あなたにとって健康とは何でしょう? あなたは、「手足の冷え」「体の疲れ」「不眠」「風邪を引きやすい」などの自覚症状を感じたことがありませんか?
「未病」の定義は、「自覚症状はないが、検査で異常がある状態」および「自覚症状はあるが、検査で異常がない状態」の二つをあわせて「未病」 としています。
最近、「未病」という言葉をよく耳にします。現代社会に暮らす私たちの健康を脅かす高血圧・脂質異常症・肥満・脂肪肝などの危険因子が日本人の全死因の6割を占めているがん・心臓病・脳卒中などの「三大生活習慣病」につながり、「未病」について考える機会が増えつつあります。
生活習慣病は ゙日々の積み重ねで起こる病気゙ という意味です。 成人病と言われていた病気を生活習慣病という名前に変えた理由の一つには、若年者にもこれらの疾患が増加してきたという事が挙げられています。もう一つは、いきなり成人になって発症する病気ではなく、日々の不健康の積み重ねで起こる病気である事を認識するために「生活習慣病」と改めたものです。

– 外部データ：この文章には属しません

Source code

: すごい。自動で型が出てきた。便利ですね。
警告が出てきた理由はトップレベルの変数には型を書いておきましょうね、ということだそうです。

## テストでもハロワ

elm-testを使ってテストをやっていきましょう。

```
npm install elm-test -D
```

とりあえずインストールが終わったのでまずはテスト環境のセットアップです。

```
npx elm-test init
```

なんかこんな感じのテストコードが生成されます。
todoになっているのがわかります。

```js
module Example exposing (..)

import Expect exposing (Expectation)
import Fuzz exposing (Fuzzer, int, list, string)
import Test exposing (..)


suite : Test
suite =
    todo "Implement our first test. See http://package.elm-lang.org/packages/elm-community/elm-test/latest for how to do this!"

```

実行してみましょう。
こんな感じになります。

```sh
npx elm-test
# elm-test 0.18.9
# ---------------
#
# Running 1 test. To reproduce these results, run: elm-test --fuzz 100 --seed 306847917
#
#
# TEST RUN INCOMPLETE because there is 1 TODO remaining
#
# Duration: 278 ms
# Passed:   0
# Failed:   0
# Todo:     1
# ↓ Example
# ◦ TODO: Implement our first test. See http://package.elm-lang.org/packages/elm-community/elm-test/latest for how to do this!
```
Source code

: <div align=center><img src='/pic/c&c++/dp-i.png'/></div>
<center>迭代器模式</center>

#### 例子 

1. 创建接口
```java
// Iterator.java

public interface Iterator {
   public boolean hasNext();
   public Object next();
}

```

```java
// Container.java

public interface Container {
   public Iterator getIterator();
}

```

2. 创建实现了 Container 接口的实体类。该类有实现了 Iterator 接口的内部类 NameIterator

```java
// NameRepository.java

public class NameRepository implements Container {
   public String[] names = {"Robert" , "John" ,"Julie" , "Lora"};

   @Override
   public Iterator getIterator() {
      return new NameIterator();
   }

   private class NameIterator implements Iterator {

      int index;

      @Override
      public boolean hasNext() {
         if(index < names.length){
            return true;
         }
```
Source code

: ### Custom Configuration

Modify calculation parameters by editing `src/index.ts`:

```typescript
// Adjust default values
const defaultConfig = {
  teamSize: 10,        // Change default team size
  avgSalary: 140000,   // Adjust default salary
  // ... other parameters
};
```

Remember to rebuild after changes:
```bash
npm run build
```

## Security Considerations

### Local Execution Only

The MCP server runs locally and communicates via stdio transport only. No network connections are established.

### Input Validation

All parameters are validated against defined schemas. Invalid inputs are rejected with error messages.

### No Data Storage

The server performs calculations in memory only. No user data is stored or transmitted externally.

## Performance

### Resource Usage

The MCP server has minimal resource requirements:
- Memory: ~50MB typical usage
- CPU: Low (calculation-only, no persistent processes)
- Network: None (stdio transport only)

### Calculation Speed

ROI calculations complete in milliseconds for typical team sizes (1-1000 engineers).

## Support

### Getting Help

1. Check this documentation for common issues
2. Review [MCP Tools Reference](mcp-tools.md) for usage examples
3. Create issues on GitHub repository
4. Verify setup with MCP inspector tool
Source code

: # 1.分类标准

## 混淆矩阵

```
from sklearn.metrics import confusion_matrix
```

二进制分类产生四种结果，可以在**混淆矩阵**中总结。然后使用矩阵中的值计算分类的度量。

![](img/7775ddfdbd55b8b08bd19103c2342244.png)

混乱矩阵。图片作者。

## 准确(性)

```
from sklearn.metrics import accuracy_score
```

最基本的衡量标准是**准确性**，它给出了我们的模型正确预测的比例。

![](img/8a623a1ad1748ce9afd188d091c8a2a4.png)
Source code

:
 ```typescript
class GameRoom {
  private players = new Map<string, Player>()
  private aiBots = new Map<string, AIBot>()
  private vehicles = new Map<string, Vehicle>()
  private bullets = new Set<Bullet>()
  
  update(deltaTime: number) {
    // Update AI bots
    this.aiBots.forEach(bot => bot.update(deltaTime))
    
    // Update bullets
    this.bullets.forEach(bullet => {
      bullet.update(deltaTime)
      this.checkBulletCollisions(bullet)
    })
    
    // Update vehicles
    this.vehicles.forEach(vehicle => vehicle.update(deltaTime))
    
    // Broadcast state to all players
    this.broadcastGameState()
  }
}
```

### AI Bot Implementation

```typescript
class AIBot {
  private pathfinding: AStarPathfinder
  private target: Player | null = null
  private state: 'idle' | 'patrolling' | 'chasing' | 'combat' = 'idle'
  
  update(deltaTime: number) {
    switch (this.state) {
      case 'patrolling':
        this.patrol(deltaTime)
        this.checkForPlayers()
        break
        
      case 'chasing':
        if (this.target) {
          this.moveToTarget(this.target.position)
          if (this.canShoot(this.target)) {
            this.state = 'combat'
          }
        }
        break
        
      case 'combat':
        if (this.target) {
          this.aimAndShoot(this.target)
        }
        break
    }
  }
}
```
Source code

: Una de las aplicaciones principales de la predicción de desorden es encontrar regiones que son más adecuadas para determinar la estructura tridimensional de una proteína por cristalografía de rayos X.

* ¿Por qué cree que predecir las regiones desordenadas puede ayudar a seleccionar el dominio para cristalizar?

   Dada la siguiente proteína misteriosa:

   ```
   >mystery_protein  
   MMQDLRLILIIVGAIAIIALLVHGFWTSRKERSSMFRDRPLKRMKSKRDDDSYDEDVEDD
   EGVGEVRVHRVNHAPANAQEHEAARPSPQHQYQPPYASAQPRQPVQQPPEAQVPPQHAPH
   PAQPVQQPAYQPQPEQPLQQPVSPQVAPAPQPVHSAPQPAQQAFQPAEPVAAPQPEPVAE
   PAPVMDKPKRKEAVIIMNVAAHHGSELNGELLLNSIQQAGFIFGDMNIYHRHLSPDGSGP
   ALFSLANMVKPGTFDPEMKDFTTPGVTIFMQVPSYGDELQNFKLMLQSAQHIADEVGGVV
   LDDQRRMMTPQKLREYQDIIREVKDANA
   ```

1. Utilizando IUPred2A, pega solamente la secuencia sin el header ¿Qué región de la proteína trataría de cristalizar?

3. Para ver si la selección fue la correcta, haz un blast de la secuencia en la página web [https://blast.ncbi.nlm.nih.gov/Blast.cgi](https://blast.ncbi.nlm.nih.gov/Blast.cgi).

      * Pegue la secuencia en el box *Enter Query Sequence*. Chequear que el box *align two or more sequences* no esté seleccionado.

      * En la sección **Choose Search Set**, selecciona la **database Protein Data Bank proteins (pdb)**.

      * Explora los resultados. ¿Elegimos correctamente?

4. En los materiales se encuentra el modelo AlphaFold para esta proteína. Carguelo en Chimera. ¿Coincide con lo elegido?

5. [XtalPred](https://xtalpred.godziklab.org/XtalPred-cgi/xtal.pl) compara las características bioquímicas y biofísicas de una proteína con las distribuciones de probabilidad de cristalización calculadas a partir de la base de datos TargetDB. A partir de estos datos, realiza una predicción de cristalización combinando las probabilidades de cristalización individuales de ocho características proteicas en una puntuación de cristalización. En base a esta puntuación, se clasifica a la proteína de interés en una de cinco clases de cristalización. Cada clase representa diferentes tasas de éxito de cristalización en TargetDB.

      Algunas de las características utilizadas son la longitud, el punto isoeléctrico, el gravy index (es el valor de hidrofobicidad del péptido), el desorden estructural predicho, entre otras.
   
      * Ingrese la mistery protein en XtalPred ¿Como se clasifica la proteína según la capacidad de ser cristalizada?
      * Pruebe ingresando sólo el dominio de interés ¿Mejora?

「未病」は、いわば生活習慣病になる前段階です。「未病」は気づかないうちにある日突然、生活習慣病として現れてくる。だから予防が大切ですよ、と警告している言葉が「未病」でもあります。 私たちの体には本来、自然治癒力・自己回復力が備わっています。ですから、自然治癒力を活かす方向、もともとの生命力を十分に活かす方向にもっていくことが未病の発見と治療であり、未病の改善こそが健康への第一歩です。
健康と病気の境目である「未病」を飛び越えて、病気がいきなり発症するなんてことはありません。この意味を皆さんと一緒に考えていきたいと思います。
◎自然治癒力とは?
人間には、もともと病気やケガなどに打ち克つ力が備わっています。それを「自然治癒力」と呼びますが、これこそが人間の生命力そのものです。現在の日本社会での生活環境は、自然治癒力そのものの力を低下させる要因がいっぱいあります。強いストレスやさまざまな環境汚染物質、食品添加物など、医学の進歩を超える勢いで人間の健康を損なうものが溢れています。 医療技術が進歩したとはいえ、病気と前向きに闘っていこうとする自分自身の治癒力が弱まっていたのでは、治るものも治らないということになります。そう考えると、人間がもともと持っている自然治癒力こそが健康の原点であると言えるでしょう。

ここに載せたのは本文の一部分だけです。